Back when the city of Toledo launched a plan to widen Secor Road between the suburb of Ottawa Hills and West Toledo, Dana Dunbar had no experience as an organizer.
But the project didn't sit well with Dunbar, a long-time area resident, small business owner, and mother of two. The plan was to add a lane to the busy four-lane road, not far from her house -- and to do it, more than a dozen homes would have to be demolished. After talking to a neighbor who was in line to lose her home, she started doing some research.
"I felt like we all needed a lot of learning," Dunbar said. "We never heard of 'LOS,' we never heard of CMAQ grants. All of this was just a foreign language to me."
She came across a TED talk by Walkable City author Jeff Speck about why places should be comfortable for walking, and something just clicked.
"I said, 'Wait a minute, this is a very different idea than what we’re used to in Toledo,'" she told Streetsblog. "Making way for cars is really our default."
Dunbar says she never gave much thought to streets and transportation until that moment. She lives in Ottawa Hills, a suburb tucked inside the city of Toledo that some might classify as a walkable community. But the major streets -- like Secor -- are wide and hostile, and her family has three cars.

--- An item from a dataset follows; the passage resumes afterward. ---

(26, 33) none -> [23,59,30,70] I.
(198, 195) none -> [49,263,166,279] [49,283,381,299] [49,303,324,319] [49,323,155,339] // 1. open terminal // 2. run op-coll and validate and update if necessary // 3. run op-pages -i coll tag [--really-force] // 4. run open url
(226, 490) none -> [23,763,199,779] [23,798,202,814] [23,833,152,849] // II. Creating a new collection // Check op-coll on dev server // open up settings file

"We all drive around west Toledo and it’s just not pretty," she said. "You have these islands of neighborhoods that are divided by roads and asphalt and parking lots. The trip is so stressful and ugly and uninspiring."
The Secor Road project seemed like an opportunity to do something better. So Dunbar started attending meetings of the Ottawa Hills Village Council and reaching out to her neighbors. She started a Facebook page called "Save Our Secor."
Dunbar's research -- reading sites like Streetsblog and CityLab and Strong Towns, as well as speaking with experts like Speck -- convinced her and other neighbors that reducing the street to two lanes with a center turn lane might be a better solution. Copious before-and-after data shows that converting roads like Secor from four lanes to three is safer and more efficient.
But engineers with the city of Toledo balked. Funding for the $11 million project was supposed to come from a federal Congestion Mitigation and Air Quality grant administered by the regional planning agency, TMACOG. Based on the traffic studies, engineers said, the road diet would increase congestion and so wouldn't be eligible for the grant.
But Dunbar and her group didn't back down. They started a letter writing campaign to the Village Council and hosted a protest bike ride to open people's minds about the street's potential.
"They said, 'It's a collector arterial,'" Dunbar recalled. "But we said, 'No, it’s a neighborhood. Can’t we just slow it down and make it better?'"
Dunbar kept winning converts. She spoke at every Village Council meeting and invited the council members to join the Facebook page, whether they opposed the project or not, just to observe and learn. Her campaign had the desired effect, overcoming a reluctance to walk away from the federal grant money.
Last week the Ottawa Hills Village Council put the matter to rest in a 4-2 vote against the project.
"I think it was the groundswell of people who were against the widening," said Dunbar. "They listened to the villagers. Intuitively they thought it wasn’t that great of a plan. It didn’t really fit the community."
Dunbar isn't done yet. There's broad agreement that the current configuration of four nine-foot-wide lanes should change, and a few volunteers with Save Our Secor are now working to build support for a road diet.
"We all want to be healthy," she said. "We all want to be connected. It’s really obvious when you look around west Toledo that we’re not doing the best we can for our area. We don’t really think about walking."